Richard Peck’s Don’ts

  1.  Never say to yourself or to others:  ”My child just isn’t into reading, but has so many other interests.”  Your child won’t get far with those other interests as a functional illiterate.  There’s a literature for every field:  scientific, artistic, athletic, vocational, professional, parental.  Successful people in those fields must have access to it.
  2. Never imply by word or attitude that reading and writing (including letter writing) are women’s work.
  3. Never tell your child or anyone else that your child is gifted.  Outsiders will smile away your biased opinion, and you have reason to hope your child doesn’t believe it either.  An A on a report card today may mean either that your child is not being challenged, or that everybody is getting A’s just for turning up.  A’s without homework are danger signals.
  4. Never complain about a teacher or a school program if you don’t personally know the school administration and faculty.  If you’ve been sending your children off in the care of strangers throughout their school lives, you have no leverage when you appear at school – a stranger yourself – with a complaint.

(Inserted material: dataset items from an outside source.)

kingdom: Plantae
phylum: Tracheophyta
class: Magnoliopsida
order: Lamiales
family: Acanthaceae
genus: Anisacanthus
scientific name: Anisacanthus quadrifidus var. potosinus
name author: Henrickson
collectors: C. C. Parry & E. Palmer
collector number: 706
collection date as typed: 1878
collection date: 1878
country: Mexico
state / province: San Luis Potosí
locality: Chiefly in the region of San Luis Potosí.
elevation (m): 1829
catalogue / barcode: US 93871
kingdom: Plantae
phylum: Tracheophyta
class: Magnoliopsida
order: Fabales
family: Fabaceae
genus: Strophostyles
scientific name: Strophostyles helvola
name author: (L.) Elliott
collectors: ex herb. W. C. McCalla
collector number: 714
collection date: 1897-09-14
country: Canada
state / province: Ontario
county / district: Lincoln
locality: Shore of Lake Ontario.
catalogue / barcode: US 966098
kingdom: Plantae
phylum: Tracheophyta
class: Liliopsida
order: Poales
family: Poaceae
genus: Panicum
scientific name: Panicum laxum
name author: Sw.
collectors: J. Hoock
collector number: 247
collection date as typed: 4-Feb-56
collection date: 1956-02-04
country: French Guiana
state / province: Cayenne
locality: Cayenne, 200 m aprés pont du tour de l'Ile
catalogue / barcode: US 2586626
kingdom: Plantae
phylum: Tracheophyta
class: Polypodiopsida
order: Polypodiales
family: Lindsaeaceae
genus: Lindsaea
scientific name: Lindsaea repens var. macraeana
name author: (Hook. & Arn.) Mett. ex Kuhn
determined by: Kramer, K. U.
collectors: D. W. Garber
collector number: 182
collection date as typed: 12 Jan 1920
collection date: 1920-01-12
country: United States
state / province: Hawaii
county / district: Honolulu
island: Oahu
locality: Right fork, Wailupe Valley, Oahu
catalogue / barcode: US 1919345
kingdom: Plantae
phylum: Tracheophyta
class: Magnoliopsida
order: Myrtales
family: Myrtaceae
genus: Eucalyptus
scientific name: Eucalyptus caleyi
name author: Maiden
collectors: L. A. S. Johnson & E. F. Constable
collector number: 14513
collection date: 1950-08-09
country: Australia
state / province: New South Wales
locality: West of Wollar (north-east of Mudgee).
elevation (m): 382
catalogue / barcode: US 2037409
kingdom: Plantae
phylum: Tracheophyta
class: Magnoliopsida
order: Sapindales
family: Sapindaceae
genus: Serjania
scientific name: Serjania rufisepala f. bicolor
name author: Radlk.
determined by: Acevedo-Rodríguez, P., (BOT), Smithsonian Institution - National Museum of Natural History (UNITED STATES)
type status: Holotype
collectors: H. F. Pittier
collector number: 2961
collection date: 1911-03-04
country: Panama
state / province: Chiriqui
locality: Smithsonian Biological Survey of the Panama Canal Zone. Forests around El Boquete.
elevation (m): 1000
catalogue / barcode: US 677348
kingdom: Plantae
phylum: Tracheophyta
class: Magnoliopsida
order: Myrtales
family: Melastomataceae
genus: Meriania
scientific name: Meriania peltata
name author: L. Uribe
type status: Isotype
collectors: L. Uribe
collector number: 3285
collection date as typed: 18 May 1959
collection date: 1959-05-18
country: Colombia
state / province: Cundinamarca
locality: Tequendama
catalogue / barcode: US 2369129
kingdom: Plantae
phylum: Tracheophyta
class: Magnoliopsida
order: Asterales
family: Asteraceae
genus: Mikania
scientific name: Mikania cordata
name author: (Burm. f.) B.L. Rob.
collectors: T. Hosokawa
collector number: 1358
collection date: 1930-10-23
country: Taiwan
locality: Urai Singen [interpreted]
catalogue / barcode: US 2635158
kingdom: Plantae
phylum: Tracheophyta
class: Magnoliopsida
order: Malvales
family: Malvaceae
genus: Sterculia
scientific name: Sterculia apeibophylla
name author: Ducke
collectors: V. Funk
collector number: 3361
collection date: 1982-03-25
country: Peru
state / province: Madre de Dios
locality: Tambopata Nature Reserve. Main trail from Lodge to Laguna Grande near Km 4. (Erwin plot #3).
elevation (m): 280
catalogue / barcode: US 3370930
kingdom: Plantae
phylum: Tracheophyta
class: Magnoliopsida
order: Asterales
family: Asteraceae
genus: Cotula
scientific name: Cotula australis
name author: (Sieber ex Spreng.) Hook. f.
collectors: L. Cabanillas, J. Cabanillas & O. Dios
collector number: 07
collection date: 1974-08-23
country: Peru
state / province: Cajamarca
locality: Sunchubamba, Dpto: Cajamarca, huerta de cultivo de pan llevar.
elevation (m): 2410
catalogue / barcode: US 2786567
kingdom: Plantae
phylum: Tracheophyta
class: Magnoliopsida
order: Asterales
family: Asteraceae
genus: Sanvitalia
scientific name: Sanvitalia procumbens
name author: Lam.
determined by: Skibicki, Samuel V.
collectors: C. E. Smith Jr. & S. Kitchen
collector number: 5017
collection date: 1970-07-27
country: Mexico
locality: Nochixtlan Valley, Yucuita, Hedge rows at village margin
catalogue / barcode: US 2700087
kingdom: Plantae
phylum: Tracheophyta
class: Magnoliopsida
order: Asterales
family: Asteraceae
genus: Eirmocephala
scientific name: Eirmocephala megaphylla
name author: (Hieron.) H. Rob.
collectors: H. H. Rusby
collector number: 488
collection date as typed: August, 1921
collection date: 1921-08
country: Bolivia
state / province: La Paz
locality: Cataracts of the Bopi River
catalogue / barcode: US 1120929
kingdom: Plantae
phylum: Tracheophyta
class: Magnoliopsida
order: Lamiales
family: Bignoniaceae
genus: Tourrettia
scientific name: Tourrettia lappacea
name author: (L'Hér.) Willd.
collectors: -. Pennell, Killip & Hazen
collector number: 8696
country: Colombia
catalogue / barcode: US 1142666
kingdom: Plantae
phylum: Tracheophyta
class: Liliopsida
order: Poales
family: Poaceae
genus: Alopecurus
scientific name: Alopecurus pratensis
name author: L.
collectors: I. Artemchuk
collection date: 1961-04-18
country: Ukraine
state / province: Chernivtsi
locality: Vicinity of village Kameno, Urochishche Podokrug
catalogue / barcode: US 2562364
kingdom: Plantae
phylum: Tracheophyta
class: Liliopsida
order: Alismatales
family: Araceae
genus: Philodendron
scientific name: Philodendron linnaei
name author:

  5. Never worry about a book corrupting your child.  Don’t blame a book for giving the sex education you haven’t gotten around to.  Worry if your children aren’t getting ideas from books.  If your children aren’t reading, they’re at the mercy of the standards and whims of their peer group, standards to which you have less access than to what appears in print.
  6. Never use a book as a scapegoat for your inability to control your children’s television addition, and never worry over the words in a book your children already knew before they could read or see regularly written on walls.
  7. Never try to ban a book unless you want to help the author publicize it.